Hasbi menegaskan bahwa PMA 16/2025 hadir bukan hanya sebagai aturan administratif, tetapi sebagai arah baru penguatan zakat produktif berbasis data, monitoring ketat, serta akuntabilitas publik. “Zakat harus efektif, efisien, dan berdampak. Ini bukan sekadar memberikan modal, tetapi memastikan usaha terus berjalan. Di sinilah pentingnya perencanaan, pengendalian, dan pelaporan,” tutupnya.
Direktur Utama Laz Griya Zakat Indonesia, Andreyas Eko Vantofy, menegaskan pentingnya penguatan branding lembaga zakat melalui program-program pemberdayaan yang memenuhi empat unsur kemaslahatan.
Menurut Andreyas, konsep kemaslahatan dalam pengelolaan zakat harus mencakup empat aspek utama. Pertama, manfaat bagi mustahik, bukan hanya dalam bentuk bantuan karitatif, tetapi juga pemberdayaan yang berkelanjutan. “Fokus kami bukan sekadar charity, tetapi bagaimana program bisa tumbuh dan berdampak jangka panjang,” ujarnya.
Kedua, prinsip keadilan dan pemerataan, sehingga manfaat zakat dapat dirasakan secara luas oleh berbagai kelompok masyarakat yang membutuhkan.
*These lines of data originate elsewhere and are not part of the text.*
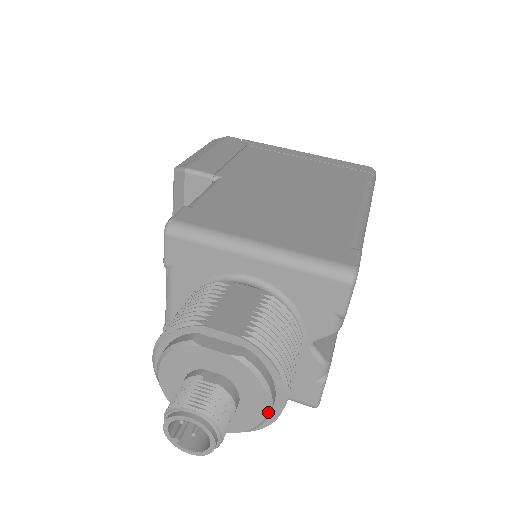
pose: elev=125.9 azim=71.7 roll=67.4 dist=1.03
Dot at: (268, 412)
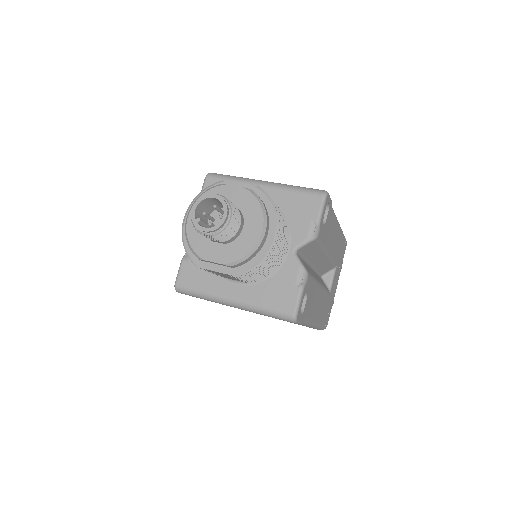
Dot at: (262, 234)
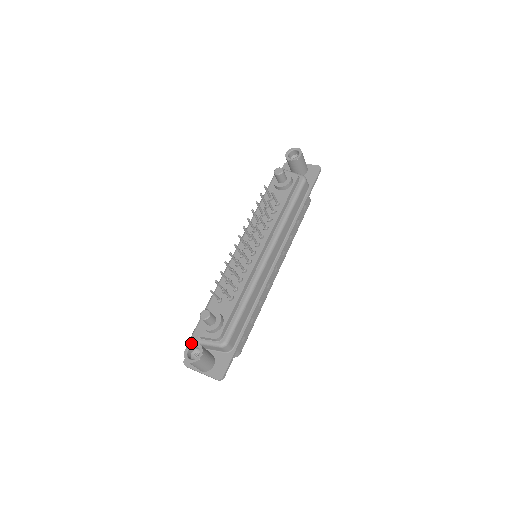
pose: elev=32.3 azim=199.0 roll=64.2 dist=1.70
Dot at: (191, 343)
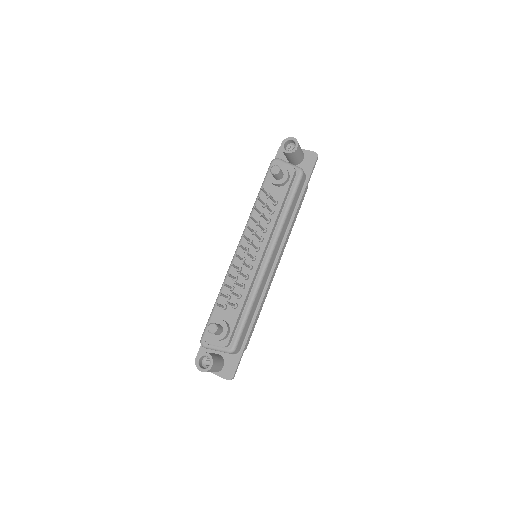
Dot at: (201, 353)
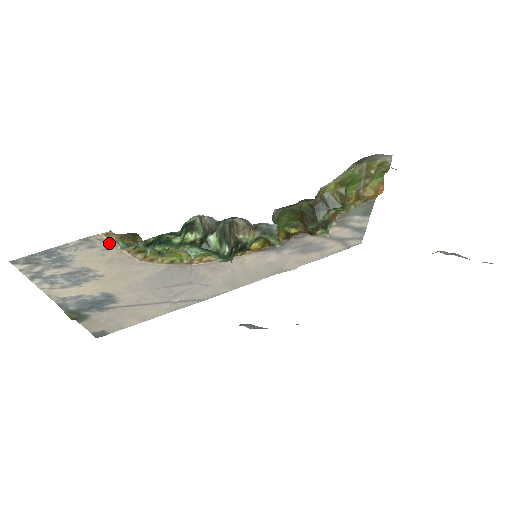
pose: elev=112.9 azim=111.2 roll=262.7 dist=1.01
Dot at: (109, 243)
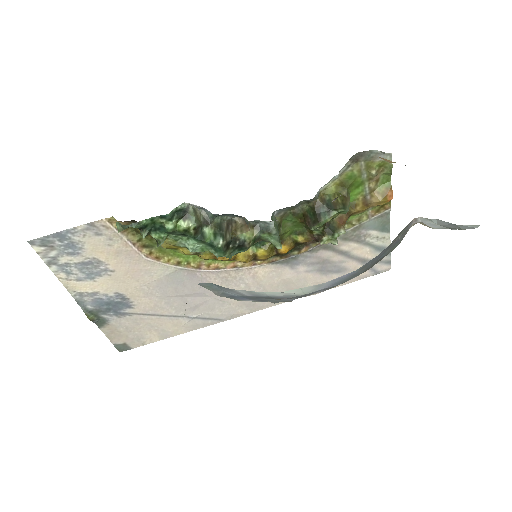
Dot at: (114, 232)
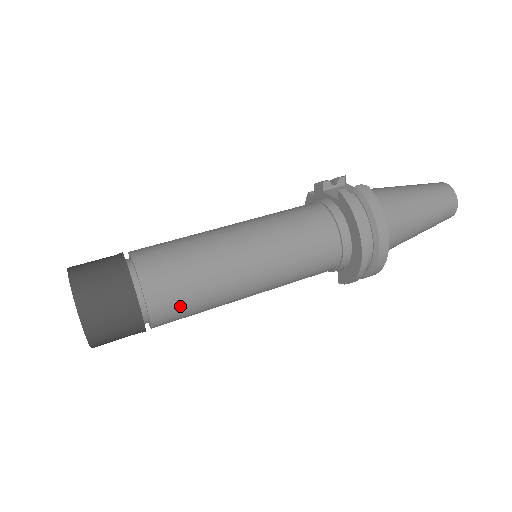
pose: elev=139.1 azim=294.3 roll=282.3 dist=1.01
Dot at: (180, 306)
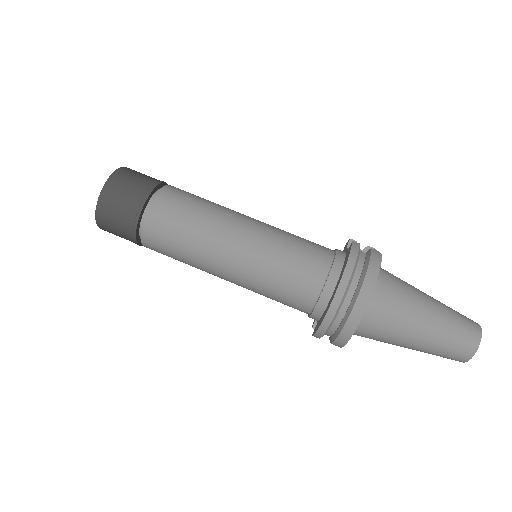
Dot at: (168, 232)
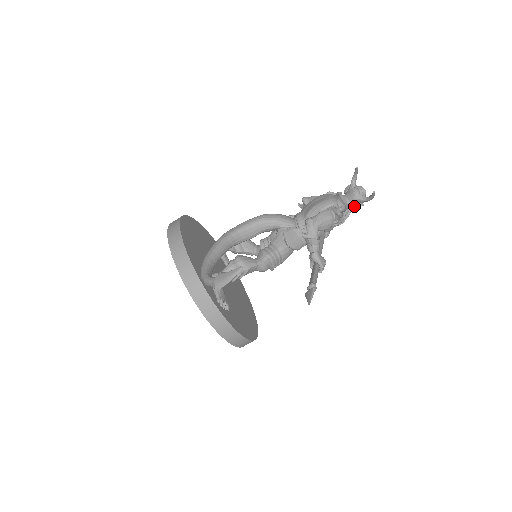
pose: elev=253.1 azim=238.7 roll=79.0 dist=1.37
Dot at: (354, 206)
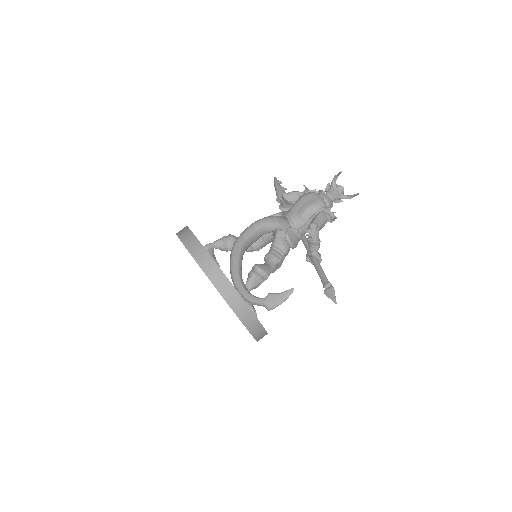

Ketiga, efisiensi dan keberlanjutan, karena zakat tidak hanya berhenti pada pembagian sembako, tetapi harus dikelola menjadi program produktif yang meningkatkan kapasitas ekonomi mustahik.
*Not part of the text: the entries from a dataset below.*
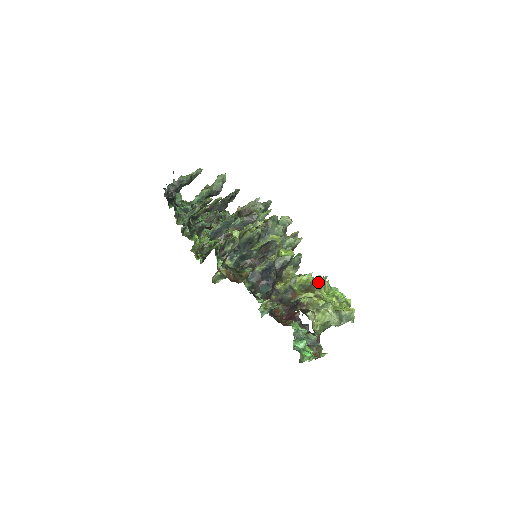
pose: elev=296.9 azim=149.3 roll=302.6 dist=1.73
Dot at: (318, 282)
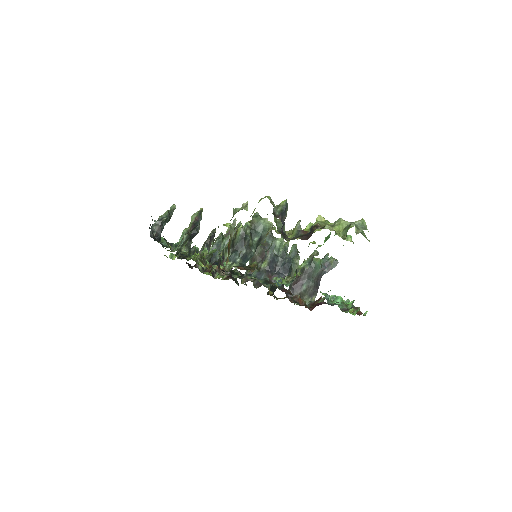
Dot at: (320, 221)
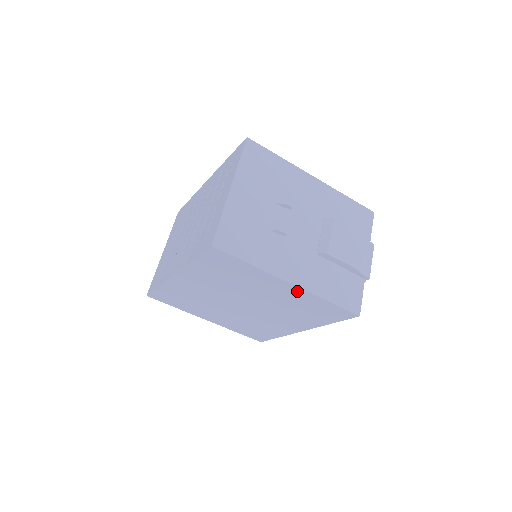
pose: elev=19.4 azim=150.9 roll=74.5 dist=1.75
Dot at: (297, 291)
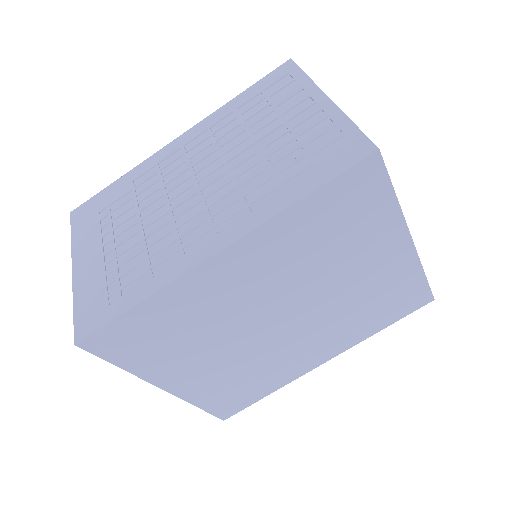
Dot at: (404, 258)
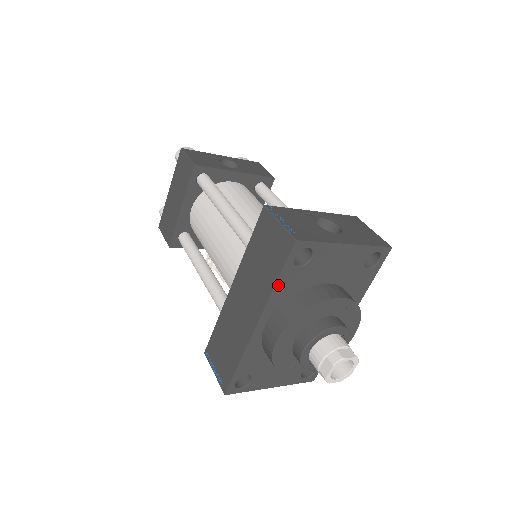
Aspek keempat, kata Andreyas, adalah kemampuan zakat untuk mengurangi kemudaratan sosial, termasuk potensi kriminalitas yang lahir dari kemiskinan. “Jika program zakat dirancang dengan baik, ia bukan hanya membantu individu, tetapi juga mencegah masalah sosial,” tegasnya.
Dalam upaya memperkuat dampak sekaligus membangun citra lembaga, Griya Zakat menghadirkan dua program unggulan: Disabilitas Berdaya dan UMKM Berdaya.
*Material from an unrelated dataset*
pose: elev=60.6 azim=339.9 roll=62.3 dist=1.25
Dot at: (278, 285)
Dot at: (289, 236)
Melalui Disabilitas Berdaya, lembaga memberikan keterampilan dan akses pendidikan bagi penyandang disabilitas usia produktif 15–50 tahun, termasuk bantuan alat kesehatan bagi mereka yang membutuhkan. Program ini memastikan penyandang disabilitas tetap mampu bersaing, terutama di era digital.
Sementara UMKM Berdaya ditujukan bagi para pelaku usaha yang telah memiliki usaha berjalan dan ingin memperluas pasar. Fokus diberikan pada UMKM dengan produk unggulan lokal dan potensi pengembangan yang kuat. “Tujuannya jelas, bagaimana usaha mereka bisa berkelanjutan dan meningkat secara ekonomi,” jelas Andreyas.
Ia menambahkan bahwa penguatan branding lembaga zakat tidak hanya melalui kampanye visual atau komunikasi publik, tetapi terutama melalui program yang nyata, berdampak, dan berkelanjutan. “Ketika program memberikan manfaat luas, maka branding lembaga akan menguat dengan sendirinya,” tutupnya.
Griya Zakat berharap kedua program ini dapat terus memperluas dampak sekaligus membuktikan bahwa lembaga zakat memiliki peran strategis dalam pembangunan ekonomi masyarakat.